Caudill and Wilson discussed various scenarios where BadUSB can be used. Prominent among them and most deadliest is the USB device to emulate a keyboard and issue commands on behalf of a logged-in user to exfiltrate data or install malware.
BadUSB remains unpatchable at the moment. The reason according to the both the researchers, is that the USB controller chips in peripherals can be reprogrammed to spoof other devices and there’s little or no protection to prevent anyone from doing so. They also feel that since USBs are mass manufactured these days and it proves that anyone can input the code to insert the malware and take command of any system, perhaps the USB manufacturers will be under pressure to fix it soon.

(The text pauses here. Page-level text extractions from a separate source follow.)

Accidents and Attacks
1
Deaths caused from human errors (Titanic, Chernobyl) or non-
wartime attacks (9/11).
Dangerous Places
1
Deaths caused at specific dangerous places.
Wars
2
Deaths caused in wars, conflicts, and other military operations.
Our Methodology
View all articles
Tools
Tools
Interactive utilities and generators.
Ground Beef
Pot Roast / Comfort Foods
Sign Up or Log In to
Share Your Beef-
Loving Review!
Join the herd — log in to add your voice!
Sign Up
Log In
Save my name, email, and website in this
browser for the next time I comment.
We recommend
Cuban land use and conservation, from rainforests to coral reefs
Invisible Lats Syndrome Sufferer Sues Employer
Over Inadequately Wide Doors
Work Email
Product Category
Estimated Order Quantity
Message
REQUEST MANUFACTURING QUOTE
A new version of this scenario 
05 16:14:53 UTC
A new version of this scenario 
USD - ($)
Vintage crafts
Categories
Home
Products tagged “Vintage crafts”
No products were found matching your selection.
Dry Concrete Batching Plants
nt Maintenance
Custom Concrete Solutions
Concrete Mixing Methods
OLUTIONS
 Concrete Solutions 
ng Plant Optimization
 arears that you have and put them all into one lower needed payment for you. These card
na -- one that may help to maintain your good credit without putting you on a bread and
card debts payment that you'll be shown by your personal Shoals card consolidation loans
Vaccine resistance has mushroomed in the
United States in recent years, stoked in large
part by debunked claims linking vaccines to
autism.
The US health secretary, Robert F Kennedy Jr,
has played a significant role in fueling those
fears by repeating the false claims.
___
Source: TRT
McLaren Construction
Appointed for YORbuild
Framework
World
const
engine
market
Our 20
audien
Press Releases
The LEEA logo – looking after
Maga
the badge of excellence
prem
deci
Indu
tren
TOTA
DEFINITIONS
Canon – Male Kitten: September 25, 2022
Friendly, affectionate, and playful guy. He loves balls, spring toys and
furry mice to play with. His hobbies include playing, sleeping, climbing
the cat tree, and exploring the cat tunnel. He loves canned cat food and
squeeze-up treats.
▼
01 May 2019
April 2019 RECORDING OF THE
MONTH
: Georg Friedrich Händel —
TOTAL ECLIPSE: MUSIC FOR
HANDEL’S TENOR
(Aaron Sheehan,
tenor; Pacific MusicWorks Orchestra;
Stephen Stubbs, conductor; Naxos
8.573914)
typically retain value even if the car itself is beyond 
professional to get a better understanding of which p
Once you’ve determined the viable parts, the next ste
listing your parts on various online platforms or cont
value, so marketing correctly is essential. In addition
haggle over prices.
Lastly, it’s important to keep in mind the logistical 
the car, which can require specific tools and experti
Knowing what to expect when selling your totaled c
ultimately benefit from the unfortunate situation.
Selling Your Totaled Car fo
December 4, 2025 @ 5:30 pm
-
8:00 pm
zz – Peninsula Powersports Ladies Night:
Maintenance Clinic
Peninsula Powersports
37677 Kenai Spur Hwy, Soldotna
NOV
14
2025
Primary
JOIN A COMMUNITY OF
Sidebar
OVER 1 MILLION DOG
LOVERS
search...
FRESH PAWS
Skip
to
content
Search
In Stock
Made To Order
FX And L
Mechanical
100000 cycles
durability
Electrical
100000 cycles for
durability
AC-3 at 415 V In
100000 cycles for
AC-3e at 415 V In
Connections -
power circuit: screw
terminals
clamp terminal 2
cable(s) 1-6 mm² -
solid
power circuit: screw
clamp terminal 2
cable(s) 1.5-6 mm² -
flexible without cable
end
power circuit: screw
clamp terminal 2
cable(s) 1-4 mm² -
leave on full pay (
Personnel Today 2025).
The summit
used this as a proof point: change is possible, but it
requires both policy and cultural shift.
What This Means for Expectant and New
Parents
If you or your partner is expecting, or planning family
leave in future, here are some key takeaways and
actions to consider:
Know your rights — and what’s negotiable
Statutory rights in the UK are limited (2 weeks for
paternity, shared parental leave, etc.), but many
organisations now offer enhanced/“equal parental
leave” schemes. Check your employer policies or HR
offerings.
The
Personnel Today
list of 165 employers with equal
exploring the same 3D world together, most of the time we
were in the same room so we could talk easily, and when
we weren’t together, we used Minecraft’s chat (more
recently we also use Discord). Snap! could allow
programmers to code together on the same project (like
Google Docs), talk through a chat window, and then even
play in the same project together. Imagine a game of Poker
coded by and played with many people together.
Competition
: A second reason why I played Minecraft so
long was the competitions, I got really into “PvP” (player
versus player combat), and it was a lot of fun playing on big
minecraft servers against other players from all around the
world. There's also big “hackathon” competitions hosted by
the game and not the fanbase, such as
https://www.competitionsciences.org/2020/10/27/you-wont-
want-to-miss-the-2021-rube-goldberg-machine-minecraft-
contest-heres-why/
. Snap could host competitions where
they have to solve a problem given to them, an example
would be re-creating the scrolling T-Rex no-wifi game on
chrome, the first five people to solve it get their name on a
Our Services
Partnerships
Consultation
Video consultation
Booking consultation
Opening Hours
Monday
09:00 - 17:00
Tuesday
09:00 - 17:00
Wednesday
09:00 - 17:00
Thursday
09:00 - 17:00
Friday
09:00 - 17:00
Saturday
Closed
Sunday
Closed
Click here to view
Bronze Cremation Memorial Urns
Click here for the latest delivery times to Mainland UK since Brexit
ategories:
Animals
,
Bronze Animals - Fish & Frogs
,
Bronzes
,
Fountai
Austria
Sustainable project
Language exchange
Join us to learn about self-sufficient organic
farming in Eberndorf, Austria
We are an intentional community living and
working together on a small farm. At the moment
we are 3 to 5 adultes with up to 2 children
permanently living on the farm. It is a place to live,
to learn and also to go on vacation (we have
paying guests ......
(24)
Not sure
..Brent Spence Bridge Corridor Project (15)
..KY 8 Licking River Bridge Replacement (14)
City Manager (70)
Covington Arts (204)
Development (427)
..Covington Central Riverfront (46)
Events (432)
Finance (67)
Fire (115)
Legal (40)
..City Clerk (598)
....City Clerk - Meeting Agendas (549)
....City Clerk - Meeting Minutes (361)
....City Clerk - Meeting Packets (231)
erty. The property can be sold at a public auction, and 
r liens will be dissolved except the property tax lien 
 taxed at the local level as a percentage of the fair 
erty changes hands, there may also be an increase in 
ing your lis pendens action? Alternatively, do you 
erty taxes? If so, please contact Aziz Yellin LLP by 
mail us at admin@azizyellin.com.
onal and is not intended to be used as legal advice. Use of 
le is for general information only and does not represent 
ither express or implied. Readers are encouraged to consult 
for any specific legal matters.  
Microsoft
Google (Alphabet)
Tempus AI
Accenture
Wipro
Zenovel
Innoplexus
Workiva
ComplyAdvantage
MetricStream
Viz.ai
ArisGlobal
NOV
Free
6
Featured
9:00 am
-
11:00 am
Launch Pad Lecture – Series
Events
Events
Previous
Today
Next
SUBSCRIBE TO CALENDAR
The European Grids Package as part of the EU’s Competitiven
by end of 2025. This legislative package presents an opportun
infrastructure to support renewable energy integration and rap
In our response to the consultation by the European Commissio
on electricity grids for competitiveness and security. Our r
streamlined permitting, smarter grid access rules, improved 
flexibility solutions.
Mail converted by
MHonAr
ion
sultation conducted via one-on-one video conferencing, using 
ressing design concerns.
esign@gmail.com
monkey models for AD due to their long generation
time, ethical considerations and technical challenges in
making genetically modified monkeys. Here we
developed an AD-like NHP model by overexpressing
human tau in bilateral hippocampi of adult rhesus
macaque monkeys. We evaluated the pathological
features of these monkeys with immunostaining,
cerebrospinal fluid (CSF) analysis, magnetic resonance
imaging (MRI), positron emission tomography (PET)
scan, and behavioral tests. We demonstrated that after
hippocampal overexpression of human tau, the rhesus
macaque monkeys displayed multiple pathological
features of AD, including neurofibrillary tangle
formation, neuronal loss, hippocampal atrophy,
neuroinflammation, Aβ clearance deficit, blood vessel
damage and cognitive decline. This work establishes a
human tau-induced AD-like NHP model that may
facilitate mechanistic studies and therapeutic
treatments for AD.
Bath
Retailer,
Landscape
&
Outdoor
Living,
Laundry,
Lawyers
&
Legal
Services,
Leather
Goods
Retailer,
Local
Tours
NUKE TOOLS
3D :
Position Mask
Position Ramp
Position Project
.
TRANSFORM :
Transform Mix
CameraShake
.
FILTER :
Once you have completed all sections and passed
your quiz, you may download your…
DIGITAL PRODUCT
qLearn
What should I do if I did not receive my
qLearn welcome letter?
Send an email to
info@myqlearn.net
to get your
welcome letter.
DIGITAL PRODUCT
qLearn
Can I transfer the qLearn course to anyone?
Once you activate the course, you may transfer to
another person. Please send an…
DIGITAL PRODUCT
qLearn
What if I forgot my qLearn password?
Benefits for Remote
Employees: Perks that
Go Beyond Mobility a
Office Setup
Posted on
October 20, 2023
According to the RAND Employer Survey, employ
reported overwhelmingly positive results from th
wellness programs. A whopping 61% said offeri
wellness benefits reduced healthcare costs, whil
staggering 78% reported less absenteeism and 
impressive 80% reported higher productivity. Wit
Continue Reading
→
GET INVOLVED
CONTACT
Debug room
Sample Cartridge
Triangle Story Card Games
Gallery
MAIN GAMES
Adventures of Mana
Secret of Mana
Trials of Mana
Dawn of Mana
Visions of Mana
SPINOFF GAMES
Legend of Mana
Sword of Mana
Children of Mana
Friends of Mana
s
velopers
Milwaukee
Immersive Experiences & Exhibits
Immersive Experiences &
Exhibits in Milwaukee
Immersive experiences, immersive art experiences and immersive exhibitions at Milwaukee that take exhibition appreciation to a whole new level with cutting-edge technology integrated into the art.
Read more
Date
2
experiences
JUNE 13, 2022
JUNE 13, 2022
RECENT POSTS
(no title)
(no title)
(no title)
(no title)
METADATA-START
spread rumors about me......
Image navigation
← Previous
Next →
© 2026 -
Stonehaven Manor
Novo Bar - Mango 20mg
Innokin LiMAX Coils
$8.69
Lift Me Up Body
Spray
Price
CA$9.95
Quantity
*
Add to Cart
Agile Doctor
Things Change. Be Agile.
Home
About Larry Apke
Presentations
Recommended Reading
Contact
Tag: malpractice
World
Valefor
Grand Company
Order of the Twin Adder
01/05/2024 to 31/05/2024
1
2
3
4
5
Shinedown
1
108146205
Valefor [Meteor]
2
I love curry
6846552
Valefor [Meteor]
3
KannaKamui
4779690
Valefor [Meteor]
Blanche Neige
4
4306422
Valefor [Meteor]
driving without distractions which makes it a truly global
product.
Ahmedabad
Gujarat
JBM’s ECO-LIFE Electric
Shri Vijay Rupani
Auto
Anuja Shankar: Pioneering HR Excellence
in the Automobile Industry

“If the only people who can do this are those with significant budgets, the manufacturers will never do anything about it,” Caudill told Wired. “You have to prove to the world that it’s practical, that anyone can do it…That puts pressure on the manufactures to fix the real issue.”
The researchers also hope that putting the code on Github would encourage companies and white hat researchers to find a fix for the malware.